* **EXERCISE OBJECTIVE**: A complete answer retypes each of the records below precisely and includes none of the pictures.

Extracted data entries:
- - -

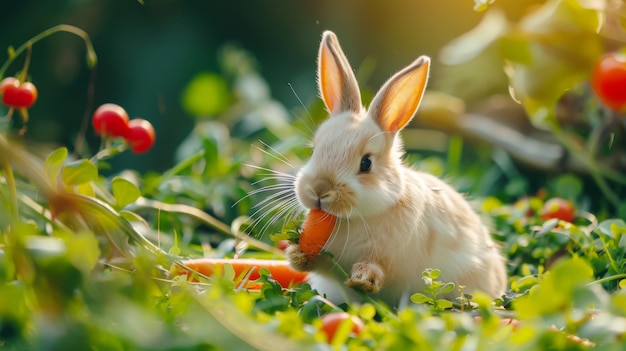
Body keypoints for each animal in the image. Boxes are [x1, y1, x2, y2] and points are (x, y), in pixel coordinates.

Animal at [284, 31, 508, 308]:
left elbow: (377, 268)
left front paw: (363, 279)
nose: (319, 190)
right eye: (314, 150)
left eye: (366, 163)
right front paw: (296, 255)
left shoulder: (387, 255)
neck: (357, 218)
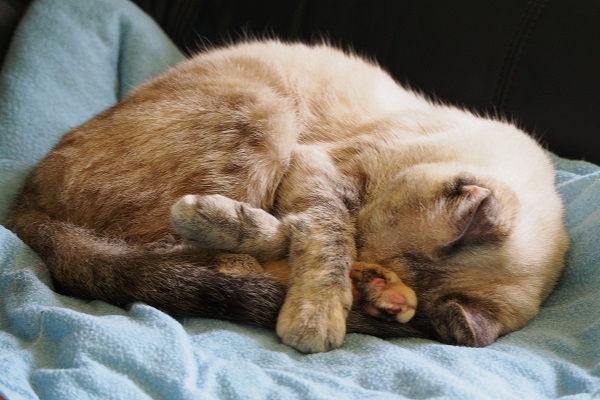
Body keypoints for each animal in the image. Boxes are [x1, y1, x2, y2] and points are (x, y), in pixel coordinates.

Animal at [5, 39, 568, 354]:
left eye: (374, 263)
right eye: (363, 236)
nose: (366, 278)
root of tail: (20, 205)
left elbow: (295, 235)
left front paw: (372, 297)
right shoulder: (318, 169)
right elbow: (320, 234)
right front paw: (320, 312)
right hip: (265, 114)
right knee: (191, 259)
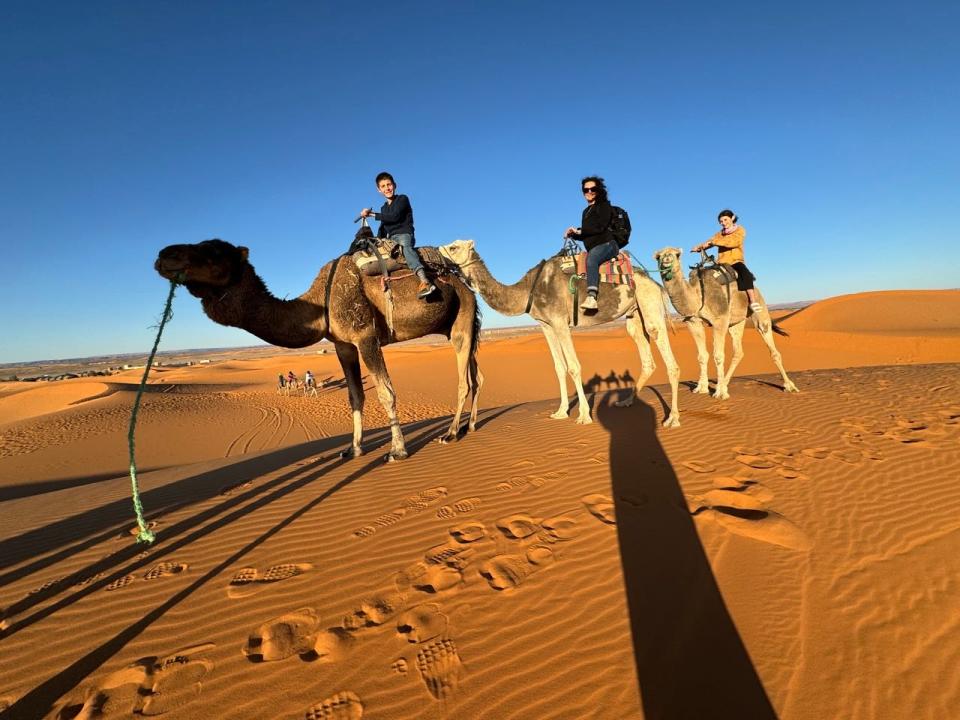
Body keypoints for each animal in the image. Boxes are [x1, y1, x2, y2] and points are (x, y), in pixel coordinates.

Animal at [159, 239, 488, 458]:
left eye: (213, 251)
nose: (164, 255)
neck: (322, 303)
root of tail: (464, 285)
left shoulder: (365, 336)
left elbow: (385, 392)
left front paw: (397, 451)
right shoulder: (343, 345)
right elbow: (355, 396)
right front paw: (353, 450)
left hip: (461, 317)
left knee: (463, 379)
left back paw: (450, 434)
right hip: (458, 324)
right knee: (476, 376)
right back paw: (470, 426)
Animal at [438, 236, 680, 428]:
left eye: (453, 247)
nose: (435, 252)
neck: (528, 290)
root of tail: (655, 283)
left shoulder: (560, 321)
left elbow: (573, 366)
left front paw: (584, 416)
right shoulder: (546, 325)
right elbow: (559, 367)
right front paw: (561, 412)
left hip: (649, 304)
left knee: (667, 356)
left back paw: (672, 419)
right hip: (634, 315)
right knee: (646, 356)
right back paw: (627, 401)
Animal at [652, 245, 804, 396]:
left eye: (676, 254)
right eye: (658, 256)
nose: (666, 259)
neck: (697, 294)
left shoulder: (720, 319)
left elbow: (718, 356)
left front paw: (719, 393)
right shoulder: (693, 322)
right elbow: (702, 356)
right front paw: (701, 388)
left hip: (760, 309)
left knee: (771, 346)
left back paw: (789, 386)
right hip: (736, 323)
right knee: (738, 352)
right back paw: (723, 384)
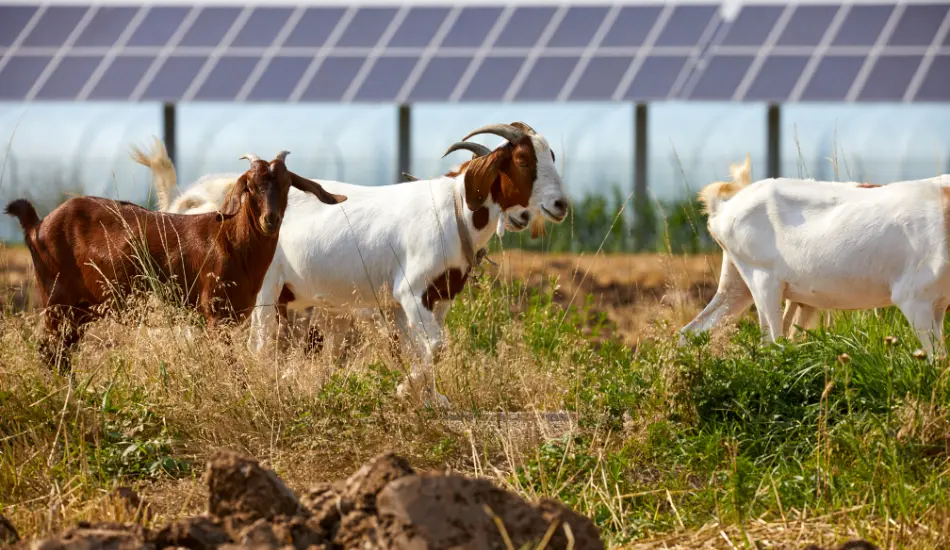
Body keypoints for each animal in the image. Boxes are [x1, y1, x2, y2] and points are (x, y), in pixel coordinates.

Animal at [5, 153, 348, 374]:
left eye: (288, 184)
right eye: (249, 186)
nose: (270, 219)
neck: (230, 241)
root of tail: (37, 225)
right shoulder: (214, 313)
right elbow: (227, 367)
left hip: (80, 309)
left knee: (62, 353)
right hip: (55, 299)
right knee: (49, 351)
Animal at [130, 125, 568, 410]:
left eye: (550, 156)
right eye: (523, 160)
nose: (560, 205)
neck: (454, 208)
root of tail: (201, 200)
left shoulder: (432, 299)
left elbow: (422, 348)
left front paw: (431, 399)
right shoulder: (411, 292)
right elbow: (434, 347)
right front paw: (405, 392)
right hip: (262, 291)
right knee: (259, 344)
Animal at [692, 169, 950, 358]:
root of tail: (722, 210)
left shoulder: (939, 304)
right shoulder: (915, 300)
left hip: (736, 288)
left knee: (693, 331)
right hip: (763, 282)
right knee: (772, 343)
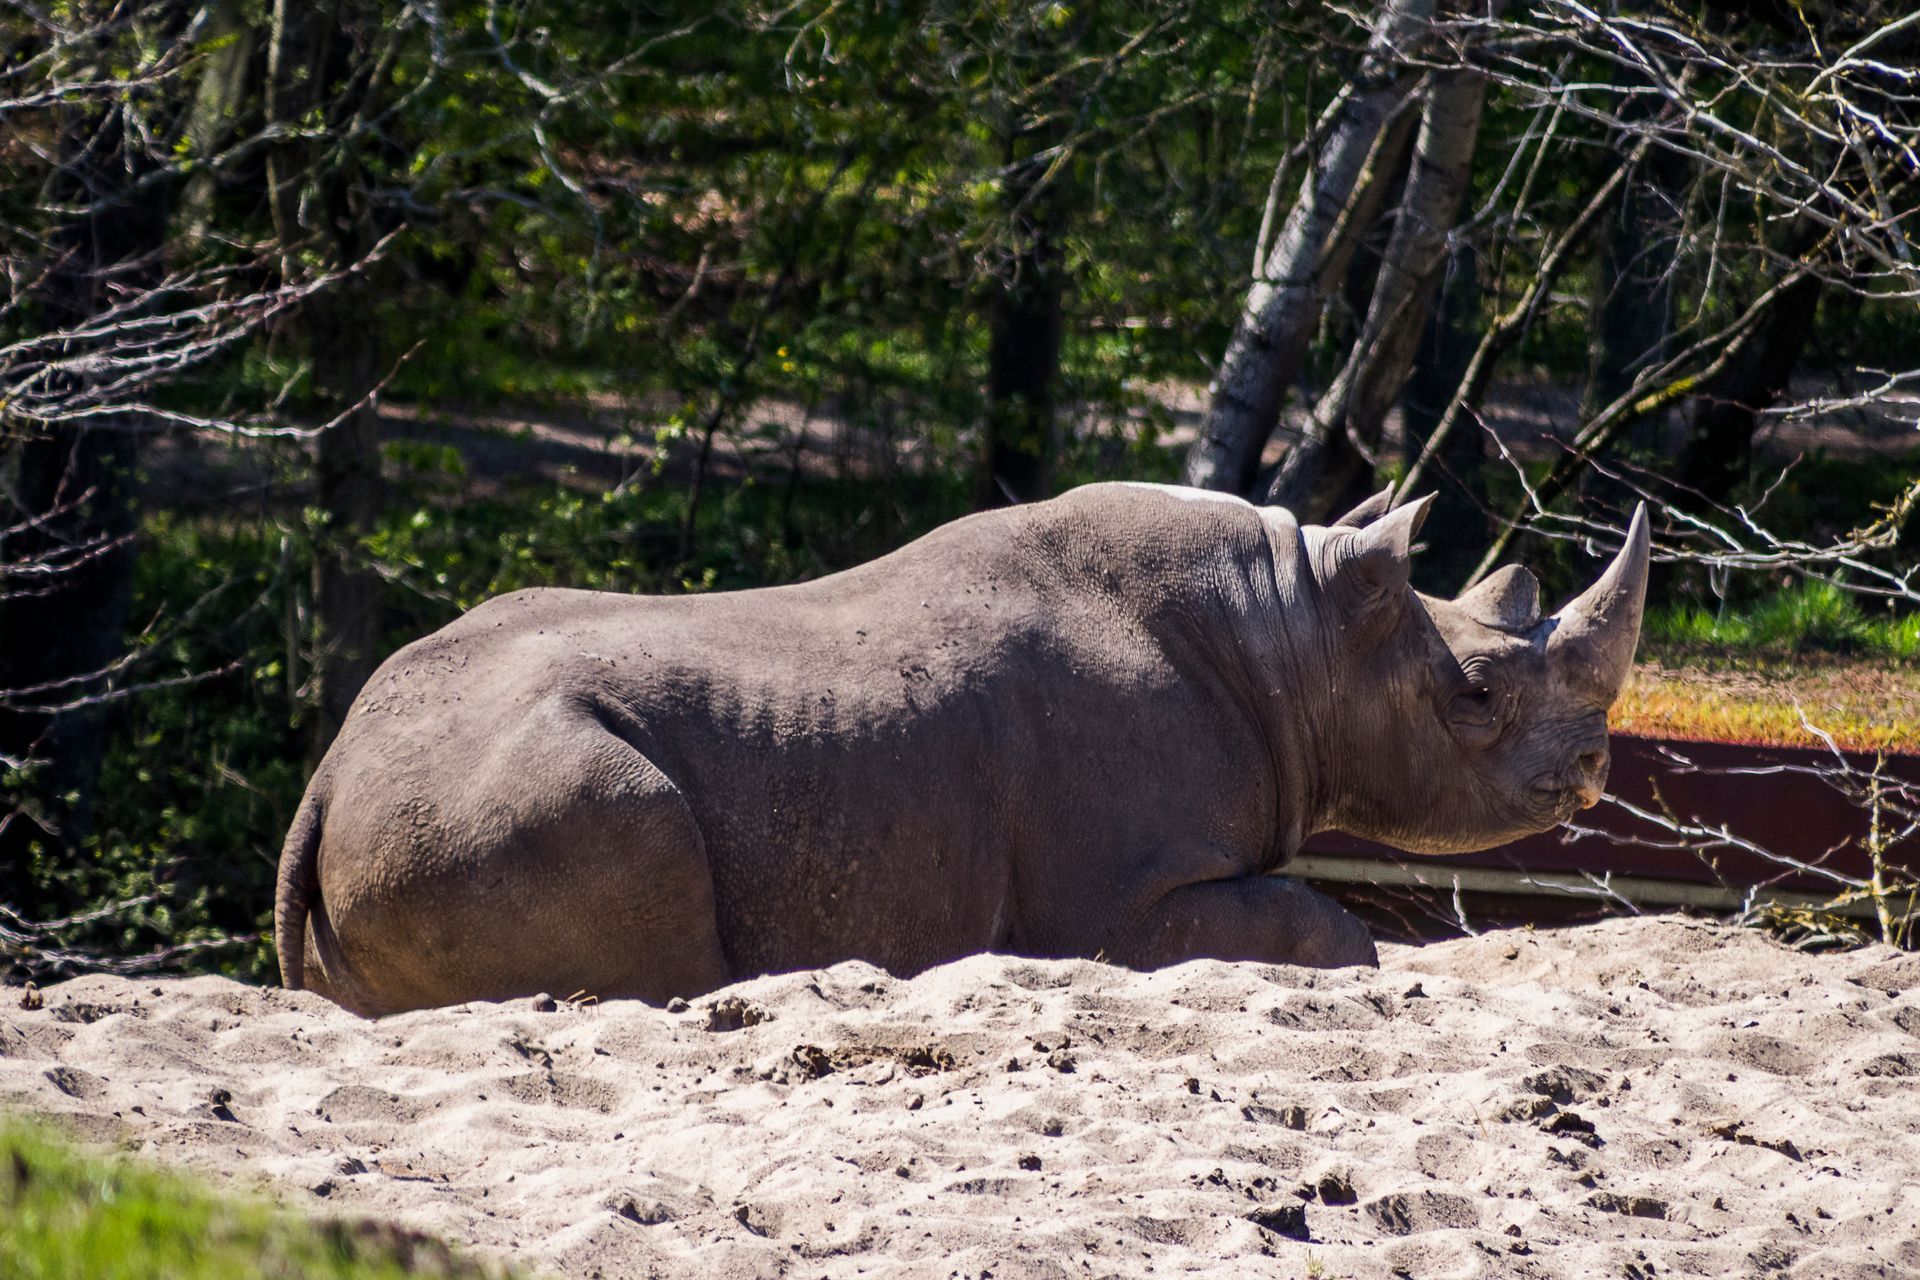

- - -

* **RESULT OF THE TASK**:
Body keypoints for each animal in the image. Boxes are [x1, y1, x2, y2] and points are (x, y), in pixel coordinates.

Animal at [284, 31, 508, 308]:
left elbow: (377, 268)
left front paw: (363, 279)
nose: (319, 190)
right eye: (314, 150)
left eye: (366, 163)
right front paw: (296, 255)
left shoulder: (387, 255)
neck: (357, 218)
Body keypoints for each animal in the image. Boxes are [x1, y1, x2, y2] and points are (x, y), in pixel coordinates.

Animal at [5, 39, 568, 354]:
left eye: (374, 263)
right eye: (363, 236)
nose: (366, 278)
root of tail: (20, 205)
left elbow: (295, 235)
left front paw: (372, 297)
right shoulder: (318, 169)
right elbow: (320, 234)
right front paw: (320, 312)
right hip: (265, 114)
right knee: (191, 259)
Body keypoints for each animal in the image. Boxes are [x1, y1, x2, y2] and points are (x, y), in pixel coordinates.

Animal at [159, 239, 488, 458]:
left eye: (213, 251)
nose: (164, 255)
neck: (322, 303)
root of tail: (464, 285)
left shoulder: (365, 336)
left elbow: (385, 392)
left front paw: (397, 451)
right shoulder: (343, 345)
right elbow: (355, 396)
right front paw: (353, 450)
left hip: (461, 317)
left knee: (463, 379)
left back paw: (450, 434)
right hip: (458, 324)
right knee: (476, 376)
right back paw: (470, 426)
Animal at [438, 236, 680, 428]:
left eye: (453, 247)
nose: (435, 252)
neck: (528, 290)
root of tail: (655, 283)
left shoulder: (560, 321)
left elbow: (573, 366)
left front paw: (584, 416)
right shoulder: (546, 325)
right elbow: (559, 367)
right front paw: (561, 412)
left hip: (649, 304)
left knee: (667, 356)
left back paw: (672, 419)
right hip: (634, 315)
right knee: (646, 356)
right back paw: (627, 401)
Animal at [652, 245, 804, 396]:
left eye: (676, 254)
right eye: (658, 256)
nose: (666, 259)
neck: (697, 294)
left shoulder: (720, 319)
left elbow: (718, 356)
left front paw: (719, 393)
right shoulder: (693, 322)
right elbow: (702, 356)
right front paw: (701, 388)
left hip: (760, 309)
left knee: (771, 346)
left back paw: (789, 386)
right hip: (736, 323)
right knee: (738, 352)
right back paw: (723, 384)
Body keypoints for each animal in the image. Boxes are [x1, y1, x2, y2] and points are (x, y), in pixel coordinates.

Animal at [5, 153, 348, 374]:
left eye: (288, 184)
right eye: (249, 186)
nose: (270, 219)
neck: (230, 241)
root of tail: (37, 225)
right shoulder: (214, 313)
right elbow: (227, 367)
left hip: (80, 309)
left knee: (62, 353)
right hip: (55, 299)
right knee: (49, 351)
Animal at [130, 125, 568, 410]:
left eye: (550, 156)
right eye: (523, 160)
nose: (560, 205)
neck: (454, 208)
root of tail: (201, 200)
left shoulder: (432, 299)
left elbow: (422, 348)
left front paw: (431, 399)
right shoulder: (411, 292)
right elbow: (434, 347)
right front paw: (405, 392)
right hip: (262, 291)
right knee: (259, 344)
Animal at [692, 169, 950, 358]:
root of tail: (722, 210)
left shoulder: (939, 304)
right shoulder: (915, 300)
left hip: (736, 288)
left knee: (693, 331)
right hip: (763, 282)
right knee: (772, 343)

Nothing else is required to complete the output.